● EXERCISE DIRECTIONS
The result should be an exact copy of every record, with no pictures kept.

╭─ DATA TO EXAMINE

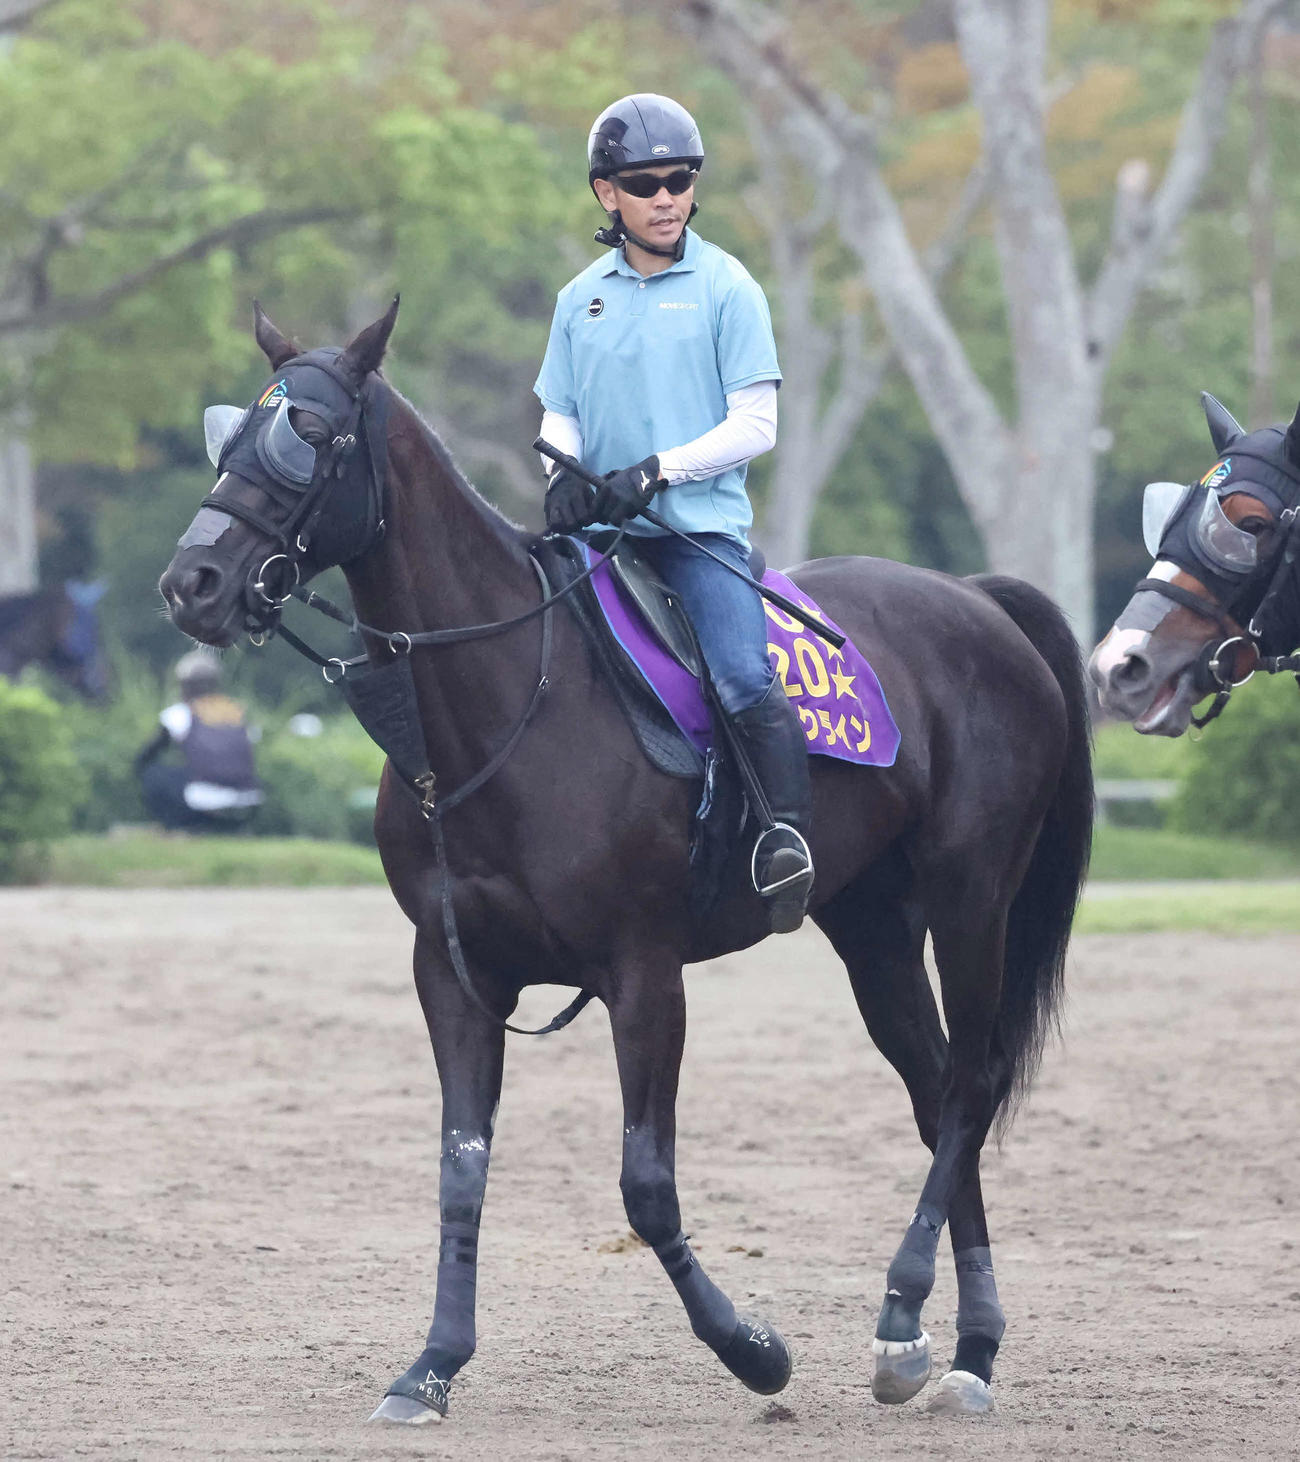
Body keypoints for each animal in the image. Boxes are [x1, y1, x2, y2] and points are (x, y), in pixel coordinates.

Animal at [159, 300, 1093, 1424]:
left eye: (311, 434)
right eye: (229, 435)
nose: (193, 582)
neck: (507, 701)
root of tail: (980, 600)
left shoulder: (643, 973)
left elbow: (646, 1186)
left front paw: (753, 1350)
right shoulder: (453, 972)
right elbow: (461, 1169)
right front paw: (431, 1366)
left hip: (969, 898)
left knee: (971, 1086)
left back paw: (916, 1317)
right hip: (872, 926)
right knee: (936, 1086)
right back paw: (953, 1346)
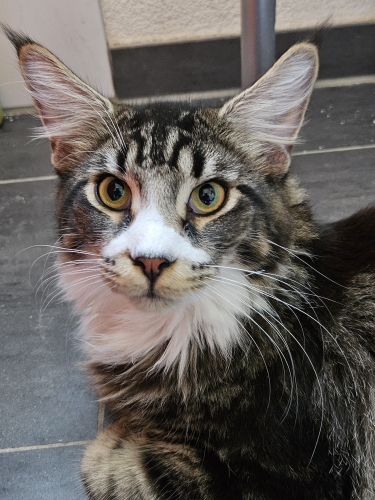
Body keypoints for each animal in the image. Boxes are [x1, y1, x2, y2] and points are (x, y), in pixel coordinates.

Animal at [5, 26, 375, 500]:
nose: (150, 261)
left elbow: (113, 466)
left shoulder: (294, 472)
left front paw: (115, 437)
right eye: (113, 192)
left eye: (208, 196)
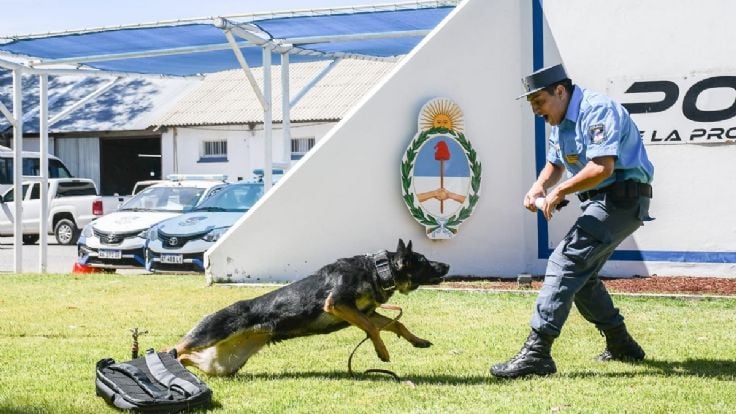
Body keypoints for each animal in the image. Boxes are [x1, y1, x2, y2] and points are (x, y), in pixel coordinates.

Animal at [172, 238, 448, 376]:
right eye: (424, 262)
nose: (446, 266)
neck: (377, 270)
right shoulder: (337, 304)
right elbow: (371, 328)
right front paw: (382, 352)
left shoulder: (363, 311)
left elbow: (395, 324)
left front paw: (417, 341)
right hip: (208, 336)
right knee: (174, 349)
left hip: (223, 365)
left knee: (185, 357)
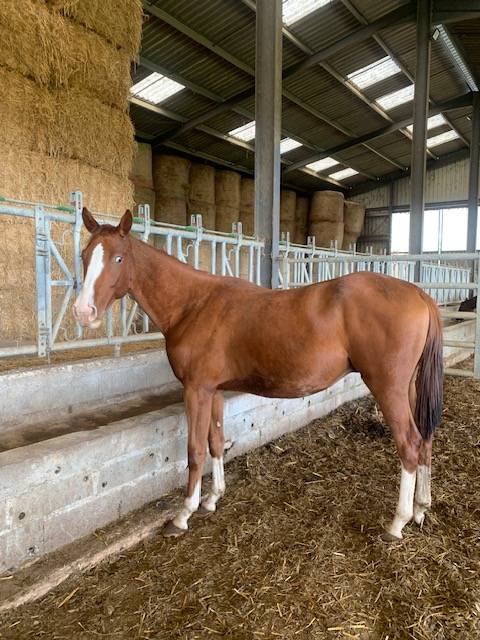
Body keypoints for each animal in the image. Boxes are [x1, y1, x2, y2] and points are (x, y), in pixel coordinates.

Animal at [73, 208, 443, 542]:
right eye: (85, 255)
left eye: (118, 258)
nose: (82, 312)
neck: (194, 304)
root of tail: (419, 294)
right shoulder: (214, 391)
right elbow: (216, 442)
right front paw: (212, 499)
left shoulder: (195, 390)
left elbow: (194, 450)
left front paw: (183, 514)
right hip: (409, 388)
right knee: (424, 438)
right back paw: (421, 509)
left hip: (388, 388)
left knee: (409, 444)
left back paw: (397, 522)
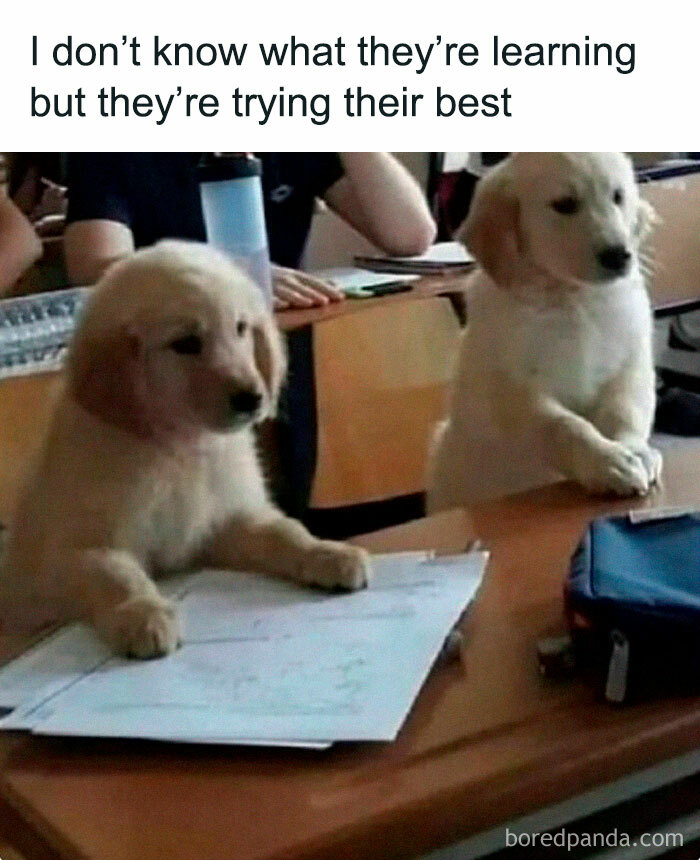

╰─

● EXERCISE RESULT
Body keypoints for each animal in the image. Boxes are [x1, y1, x2, y2] and points are (x, y), in pixel coordinates.

Animal at [159, 300, 1093, 1424]:
left eye: (311, 434)
right eye: (229, 435)
nose: (193, 582)
neck: (507, 701)
root of tail: (980, 600)
left shoulder: (643, 973)
left elbow: (646, 1186)
left front paw: (753, 1350)
right shoulder: (453, 972)
right elbow: (461, 1169)
right front paw: (431, 1366)
left hip: (969, 898)
left knee: (971, 1086)
left back paw: (916, 1317)
right hip: (872, 926)
right knee: (936, 1086)
right back paw: (953, 1346)
Body keypoints for each animal in the image. Boxes are [x1, y1, x2, y2] and points are (x, y), in pixel coordinates.

Animal at [5, 26, 375, 500]:
nose: (150, 261)
left elbow: (113, 466)
left shoulder: (294, 472)
left front paw: (115, 437)
right eye: (113, 192)
left eye: (208, 196)
Body keypoints for each animal in the image. Boxes are [x1, y1, x2, y2] and points are (x, y), in pixel coordinates.

Animal at [172, 238, 448, 376]:
right eye: (424, 262)
nose: (446, 266)
neck: (377, 270)
right shoulder: (337, 304)
right elbow: (371, 328)
right front paw: (382, 352)
left shoulder: (363, 311)
left elbow: (395, 324)
left front paw: (417, 341)
right hip: (208, 336)
right knee: (174, 349)
left hip: (223, 365)
left knee: (185, 357)
Body keypoints for each animal in the image. Boxes are [x1, y1, x2, y2] and points are (x, y), in pixel coordinates.

Animal at [73, 208, 443, 542]:
right eye: (85, 255)
left eye: (118, 258)
nose: (82, 312)
neck: (194, 304)
root of tail: (419, 294)
right shoulder: (214, 391)
right elbow: (216, 442)
right front paw: (212, 499)
left shoulder: (195, 390)
left elbow: (194, 450)
left front paw: (183, 514)
right hip: (409, 388)
right knee: (424, 438)
right back paw: (421, 509)
left hip: (388, 388)
left knee: (409, 444)
left back paw: (397, 522)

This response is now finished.